US honors its diplomats killed in conflicts
US Secretary of State John Kerry Friday mourned diplomatic staff lost in global conflicts, including two killed in the Vietnam War, adding eight names to an already-long and somber memorial plaque.
Four people honored in Friday's ceremony were slain in the September 11 militant assault on a US mission in Libya, two were killed in bombing attacks in Afghanistan, and two others died some four decades ago in Vietnam.
"Each one sought out the most difficult assignments. They understood the risks, and still they raised their hands and they said: 'Send me,'" said Kerry as the names were unveiled and added to more than 230 already carved into a plaque in the State Department building entrance.
"It's a hard day. It's a day that brings back pain. But it's also a day, I hope, of comfort and of pride in knowing that the contributions and the memories of your loved ones are a permanent part of the State Department, as strong as the marble which will carry their names for eternity."
Those remembered included ambassador Chris Stevens killed in the Benghazi attack along with information technology specialist Sean Smith, former navy SEAL Glen Doherty and diplomatic security officer Ty Woods.
The youngest was Anne Smedinghoff, 25, who died in a bombing in the southern Afghan province of Zabul as she was delivering books to Afghan schoolchildren.
Ragaei Said Abdelfattah, who worked for the US development agency USAID, was killed in a suicide bombing in Kunar province, Afghanistan last August.
The State Department also paid tribute to foreign service officers Joseph Fandino and Francis Savage, who both died in the Vietnam War more than 40 years ago, and whose families had raised their cases.

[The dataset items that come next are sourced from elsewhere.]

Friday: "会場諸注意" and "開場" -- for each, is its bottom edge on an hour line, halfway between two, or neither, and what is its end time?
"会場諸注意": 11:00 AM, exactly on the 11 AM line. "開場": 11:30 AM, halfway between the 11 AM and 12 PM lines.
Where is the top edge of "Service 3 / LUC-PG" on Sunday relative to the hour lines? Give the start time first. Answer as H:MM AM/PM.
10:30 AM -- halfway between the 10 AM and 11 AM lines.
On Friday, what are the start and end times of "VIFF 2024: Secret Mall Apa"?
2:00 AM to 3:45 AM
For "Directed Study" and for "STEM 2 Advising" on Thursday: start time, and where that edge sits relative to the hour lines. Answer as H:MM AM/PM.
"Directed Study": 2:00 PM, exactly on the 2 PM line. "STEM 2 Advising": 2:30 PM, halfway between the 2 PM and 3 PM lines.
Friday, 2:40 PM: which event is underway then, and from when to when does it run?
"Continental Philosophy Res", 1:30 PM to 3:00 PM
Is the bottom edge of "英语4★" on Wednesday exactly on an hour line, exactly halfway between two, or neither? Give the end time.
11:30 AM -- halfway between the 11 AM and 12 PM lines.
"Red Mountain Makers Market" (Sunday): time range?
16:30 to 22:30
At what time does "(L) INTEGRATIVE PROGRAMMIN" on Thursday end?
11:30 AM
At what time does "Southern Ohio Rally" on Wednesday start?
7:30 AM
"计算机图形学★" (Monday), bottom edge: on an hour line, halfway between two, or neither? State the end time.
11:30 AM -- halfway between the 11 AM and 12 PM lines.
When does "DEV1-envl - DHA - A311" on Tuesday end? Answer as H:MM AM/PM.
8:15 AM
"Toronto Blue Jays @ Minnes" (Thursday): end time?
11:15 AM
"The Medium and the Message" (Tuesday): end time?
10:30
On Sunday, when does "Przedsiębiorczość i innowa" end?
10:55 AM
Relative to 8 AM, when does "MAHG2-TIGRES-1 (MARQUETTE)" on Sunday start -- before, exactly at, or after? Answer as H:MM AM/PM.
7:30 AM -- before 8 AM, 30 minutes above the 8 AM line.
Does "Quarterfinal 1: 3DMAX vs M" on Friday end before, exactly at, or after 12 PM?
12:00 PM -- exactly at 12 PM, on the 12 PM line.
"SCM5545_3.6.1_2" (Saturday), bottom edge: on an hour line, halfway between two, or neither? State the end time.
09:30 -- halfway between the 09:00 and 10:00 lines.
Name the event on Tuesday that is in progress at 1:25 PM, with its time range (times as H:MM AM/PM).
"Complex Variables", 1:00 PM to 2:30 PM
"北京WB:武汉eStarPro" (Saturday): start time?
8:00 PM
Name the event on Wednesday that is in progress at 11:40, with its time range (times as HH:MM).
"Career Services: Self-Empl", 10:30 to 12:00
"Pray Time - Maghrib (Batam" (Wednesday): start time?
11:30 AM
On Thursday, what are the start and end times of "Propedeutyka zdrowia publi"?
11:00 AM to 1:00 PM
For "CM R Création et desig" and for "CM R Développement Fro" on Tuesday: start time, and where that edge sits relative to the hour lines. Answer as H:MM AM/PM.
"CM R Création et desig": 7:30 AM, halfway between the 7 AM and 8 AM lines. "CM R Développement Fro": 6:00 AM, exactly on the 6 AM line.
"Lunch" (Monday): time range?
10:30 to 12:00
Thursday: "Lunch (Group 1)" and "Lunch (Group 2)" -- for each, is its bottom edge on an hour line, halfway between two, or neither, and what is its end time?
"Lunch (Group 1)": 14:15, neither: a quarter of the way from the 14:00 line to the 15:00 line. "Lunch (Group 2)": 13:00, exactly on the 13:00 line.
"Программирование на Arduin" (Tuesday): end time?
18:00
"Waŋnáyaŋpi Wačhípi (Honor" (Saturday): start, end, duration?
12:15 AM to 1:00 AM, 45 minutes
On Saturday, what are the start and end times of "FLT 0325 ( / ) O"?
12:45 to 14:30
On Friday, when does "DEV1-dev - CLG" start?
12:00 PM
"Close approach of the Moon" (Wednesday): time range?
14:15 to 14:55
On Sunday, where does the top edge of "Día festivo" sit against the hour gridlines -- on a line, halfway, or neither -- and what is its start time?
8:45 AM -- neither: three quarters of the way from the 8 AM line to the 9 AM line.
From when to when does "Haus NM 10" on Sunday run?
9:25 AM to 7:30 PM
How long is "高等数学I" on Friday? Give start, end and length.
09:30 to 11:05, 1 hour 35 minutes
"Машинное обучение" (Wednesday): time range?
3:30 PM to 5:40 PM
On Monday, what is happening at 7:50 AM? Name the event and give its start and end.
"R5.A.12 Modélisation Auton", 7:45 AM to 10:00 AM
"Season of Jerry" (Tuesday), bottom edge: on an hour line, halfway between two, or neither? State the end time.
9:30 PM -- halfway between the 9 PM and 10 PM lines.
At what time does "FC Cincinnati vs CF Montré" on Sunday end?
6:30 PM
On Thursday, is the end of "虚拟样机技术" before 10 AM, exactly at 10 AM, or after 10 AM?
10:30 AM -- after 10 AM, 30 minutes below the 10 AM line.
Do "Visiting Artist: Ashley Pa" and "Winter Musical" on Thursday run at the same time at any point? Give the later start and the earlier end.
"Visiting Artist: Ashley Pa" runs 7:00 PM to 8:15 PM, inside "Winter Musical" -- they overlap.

Earlier at a separate event to mark Foreign Affairs Day, Kerry listed the huge task facing US diplomats today.
"North Korea, Afghanistan Pakistan, rising groups of terrorists in various parts of the world," including Africa and the Arabian peninsula, all posed challenges, he said.
And in Iran there was "the very real potential of conflict and its consequence of the lack of transparency of the nuclear program."
Vice President Joe Biden joined the memorial ceremony, praising the "incredible heroism" of those who were lost.
"There are people today who are in harm's way, as significant -- as I've said (as) any one of our soldiers stationed anywhere in the world," Biden said.
To answer critics who have called for the US to retreat from its global footprint, Biden insisted: "America's presence is required."
But he vowed, amid a fierce polemic in the US after the Benghazi attack, that "everyone in our government knows we have a solemn obligation to do more and more to protect" the nation's diplomats.